Black nostrils pucker up in winter's greed,
Mean lips rip up quick bargains and snap shut.
They spill across the Earsdon hill, these sheep
Like a caravan gone wrong.
Under the filigree glories of Northumberland's lid,
I half expect, half hope to see
A pink pendentive mosque, with a minaret pointing
Like an emperor's fist held up in clemency.
And, while this blowzy northern sun slumps in debauch,
I hear a muezzin baying for obeisance
Over the bowed heads of these Earsdon sheep.
Useless to say you know
A square black Saxon church squats on this hill
Agelessly strong, agelessly chill, visions destroying.

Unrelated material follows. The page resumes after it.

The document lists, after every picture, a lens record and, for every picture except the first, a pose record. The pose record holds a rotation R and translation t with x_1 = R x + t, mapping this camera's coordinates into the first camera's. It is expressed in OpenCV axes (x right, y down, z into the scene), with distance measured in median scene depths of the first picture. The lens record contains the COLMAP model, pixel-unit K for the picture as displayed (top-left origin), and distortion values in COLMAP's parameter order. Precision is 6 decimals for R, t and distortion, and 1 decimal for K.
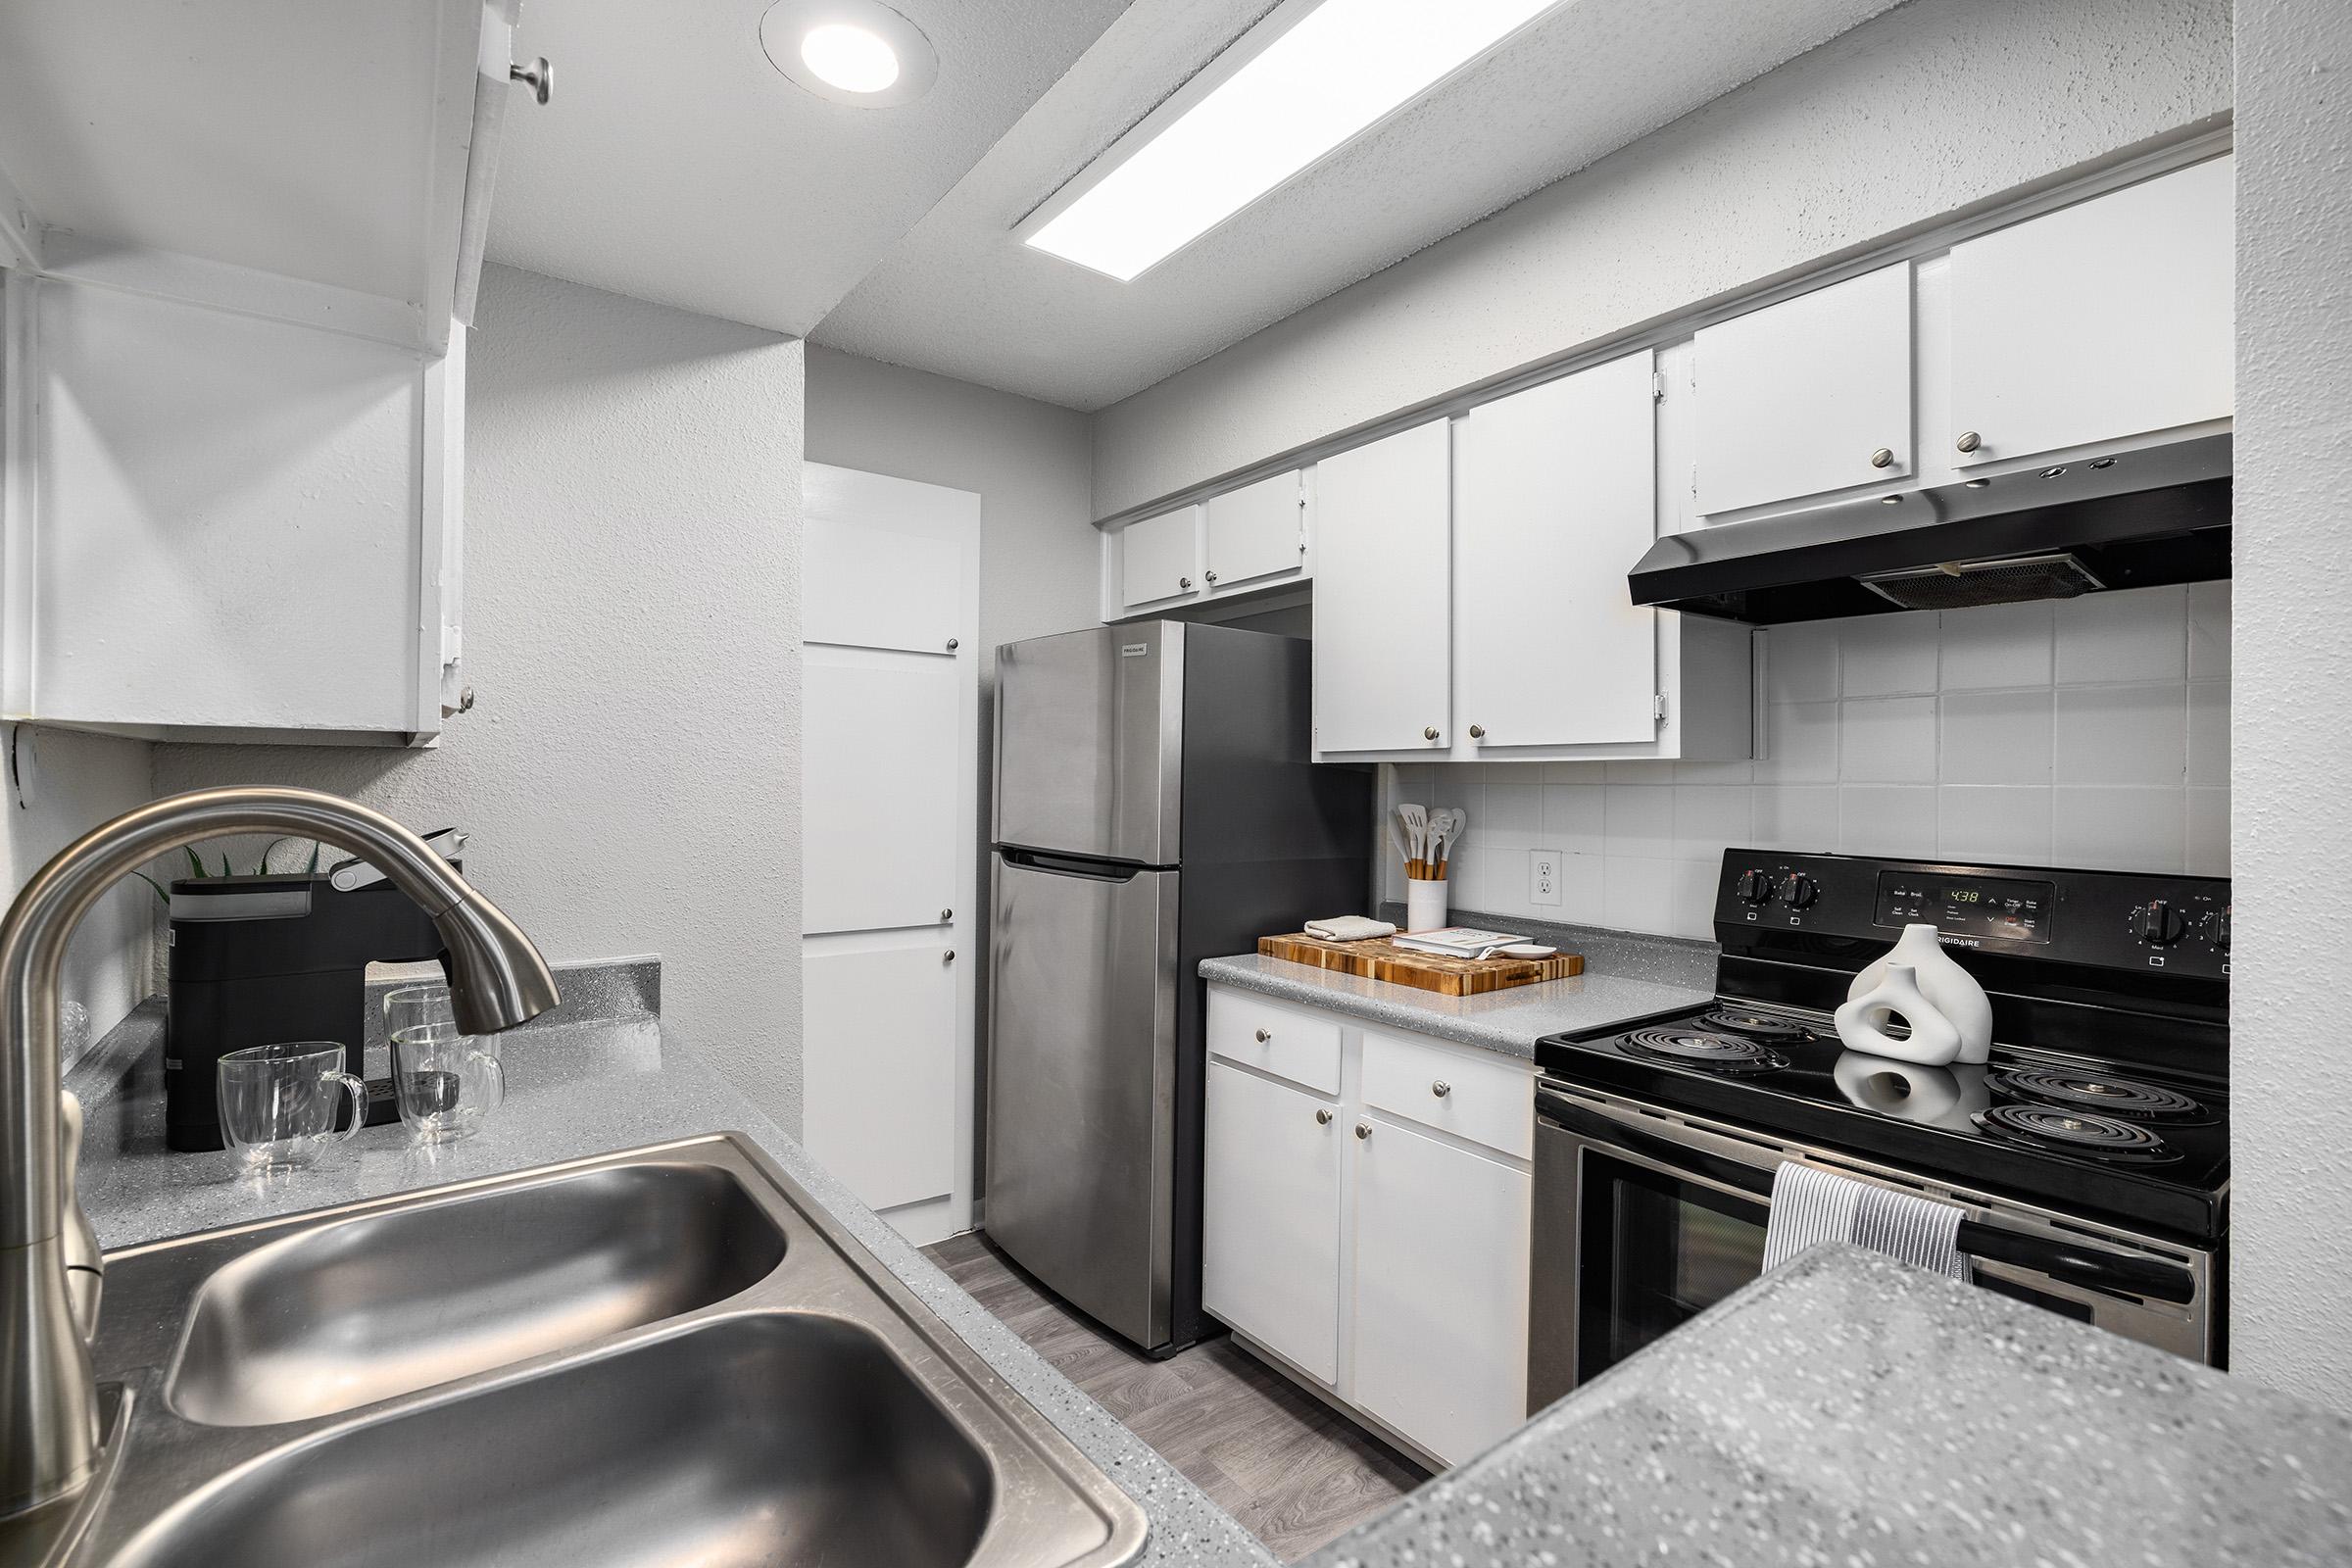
lens RADIAL K [[1059.1, 0, 1174.8], [0, 1059.1, 779.8], [0, 0, 1]] dist [-0.001540, -0.000250]
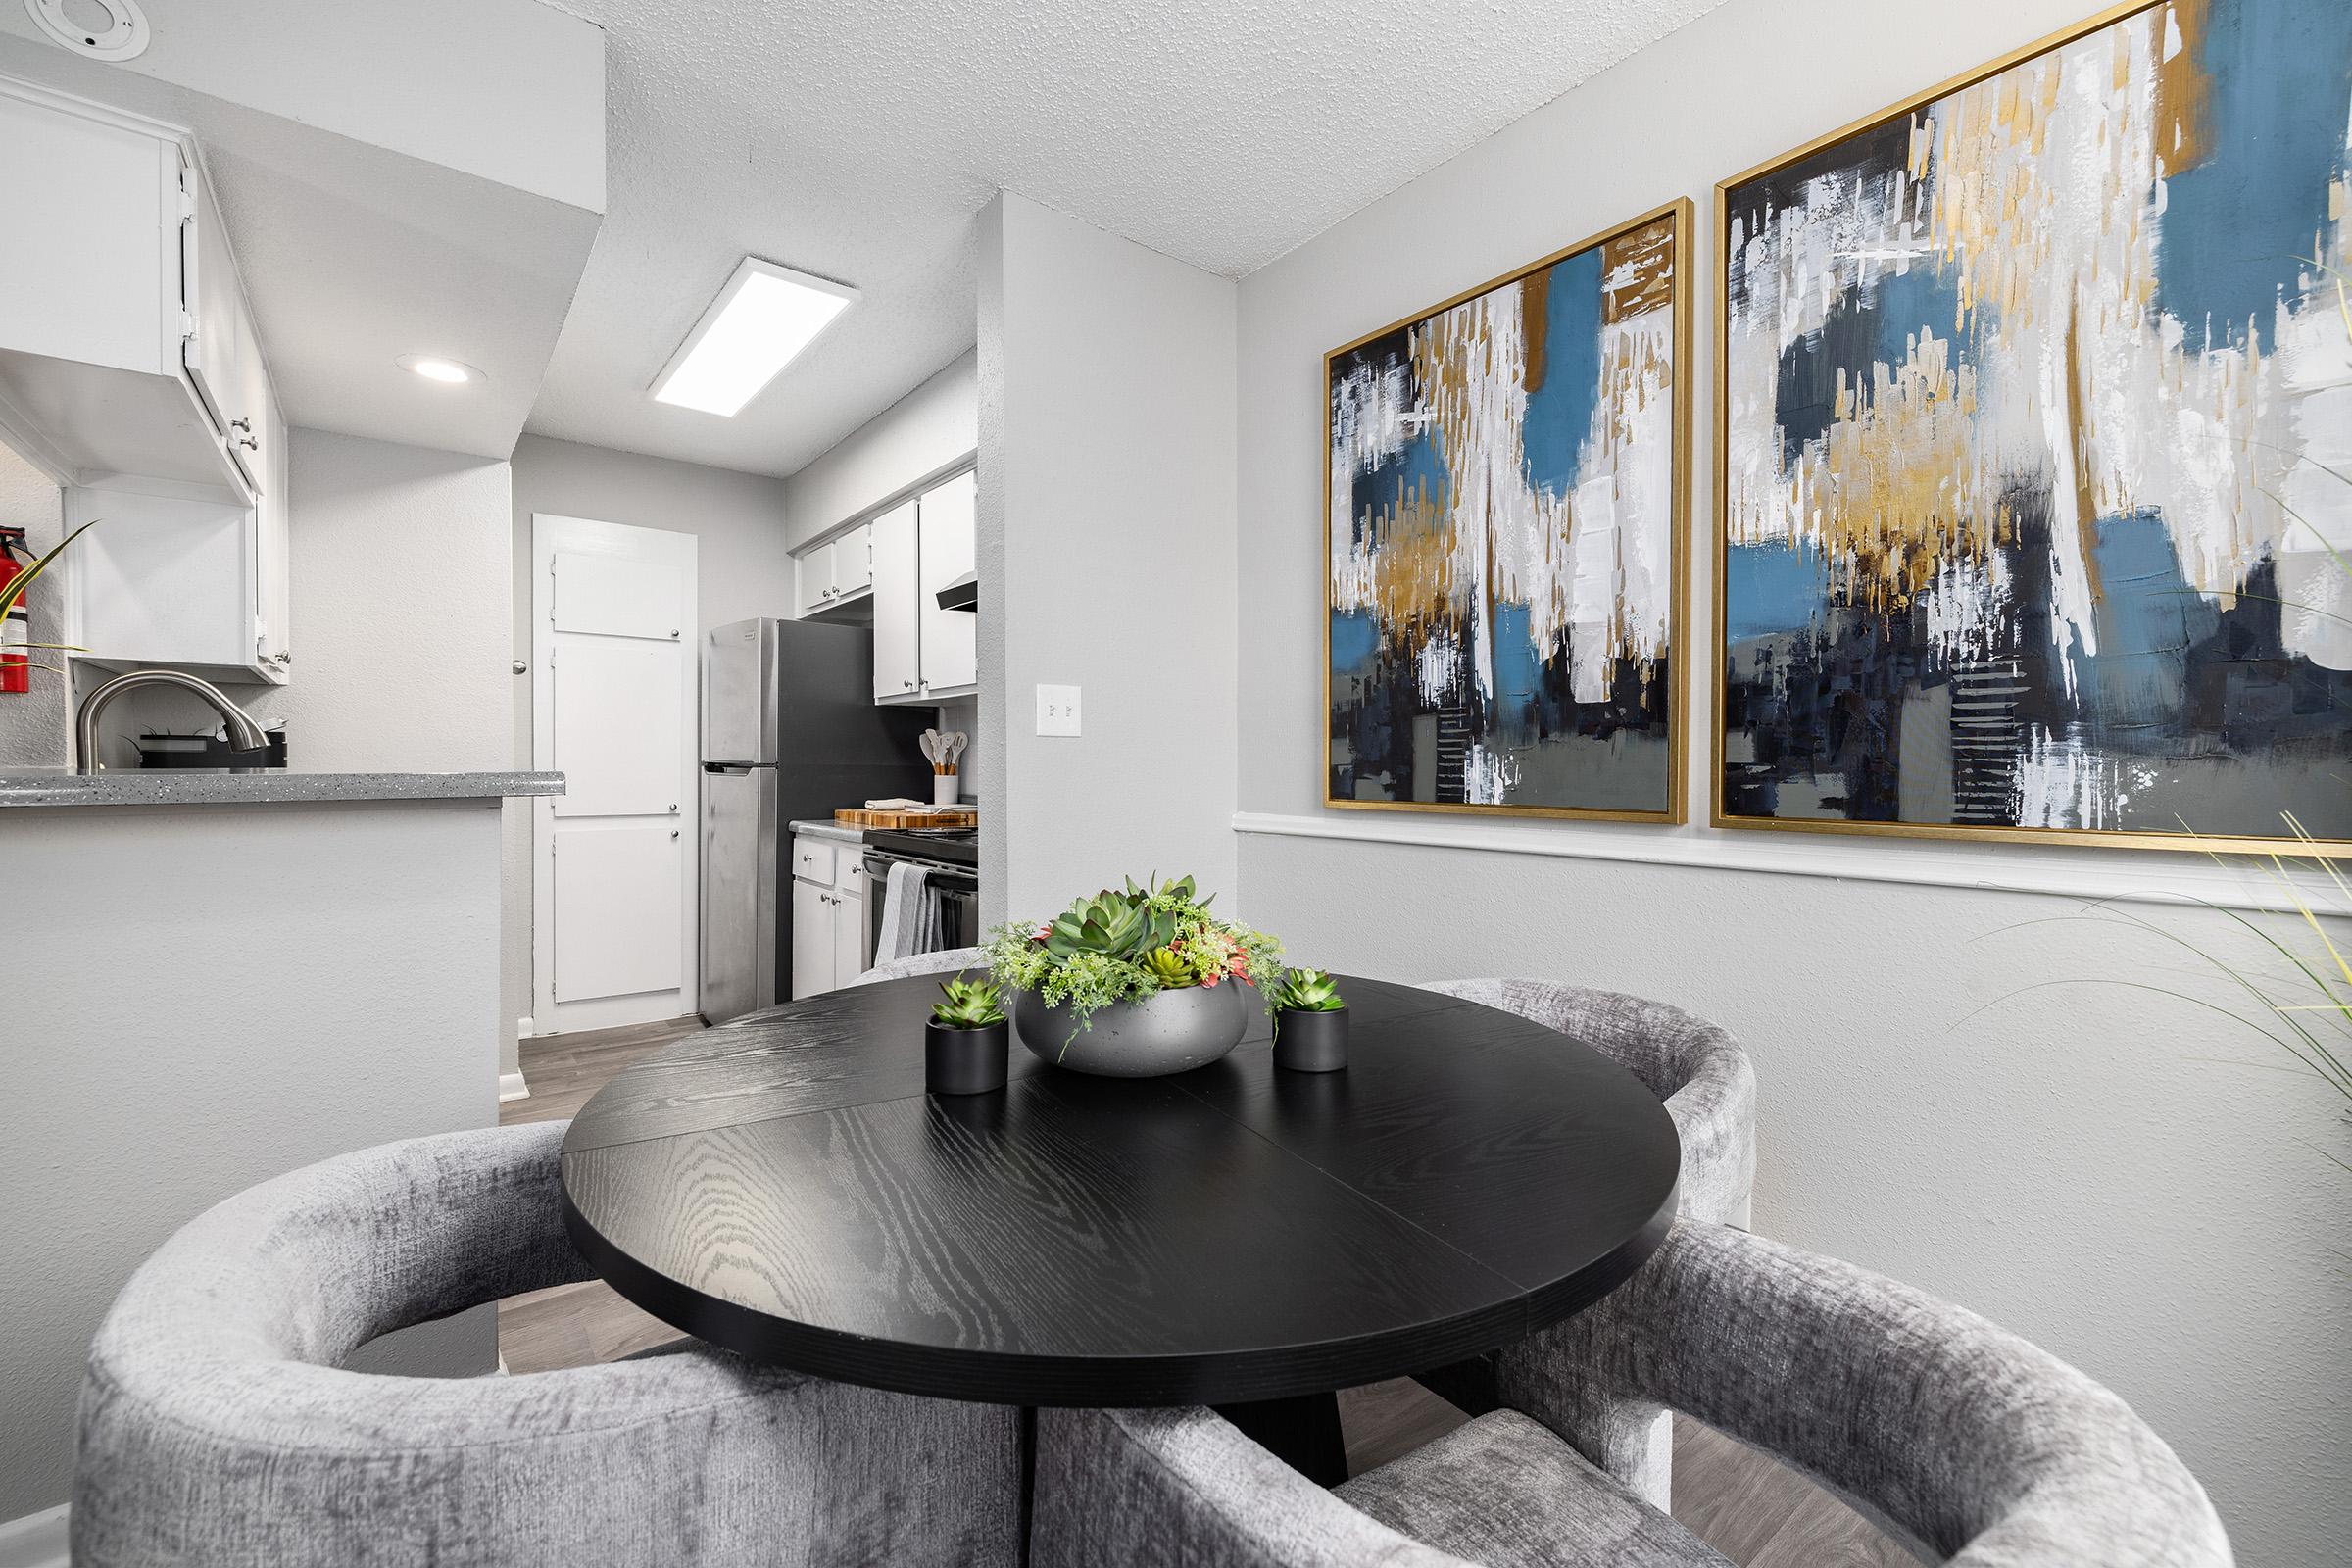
lens RADIAL K [[990.7, 0, 1178.1], [0, 990.7, 782.6], [0, 0, 1]] dist [0.001021, 0.000185]
pose [[0.999514, -0.006823, 0.030419, 0.567757], [0.006266, 0.999812, 0.018360, 0.081003], [-0.030538, -0.018160, 0.999369, -0.561909]]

Thick slabs of slate and tubloads of lead nails
Fasten it to the hill like a doom.
Yet, at its heart is the shape of a lamb
And some of the old caravanners' names
Are kept in a book there.


Not long from now, scrubbed children will choir there
Telling of unwashed shepherds, carolling of sheep,
Shaking dull copper bells, whistling up Magi
Below a mellow light that's sucked from under Arab feet.
They will stand in stilled huddles before
Sackfuls of dusty straw
Strewn with careful abandon to simulate pastoral life.
They will lay their piping icons at the foot
Of a flimy structure purposely wrought rough
To house the wraith of poverty seasonally dragged out
Which is for us humility, for Arabs wealth.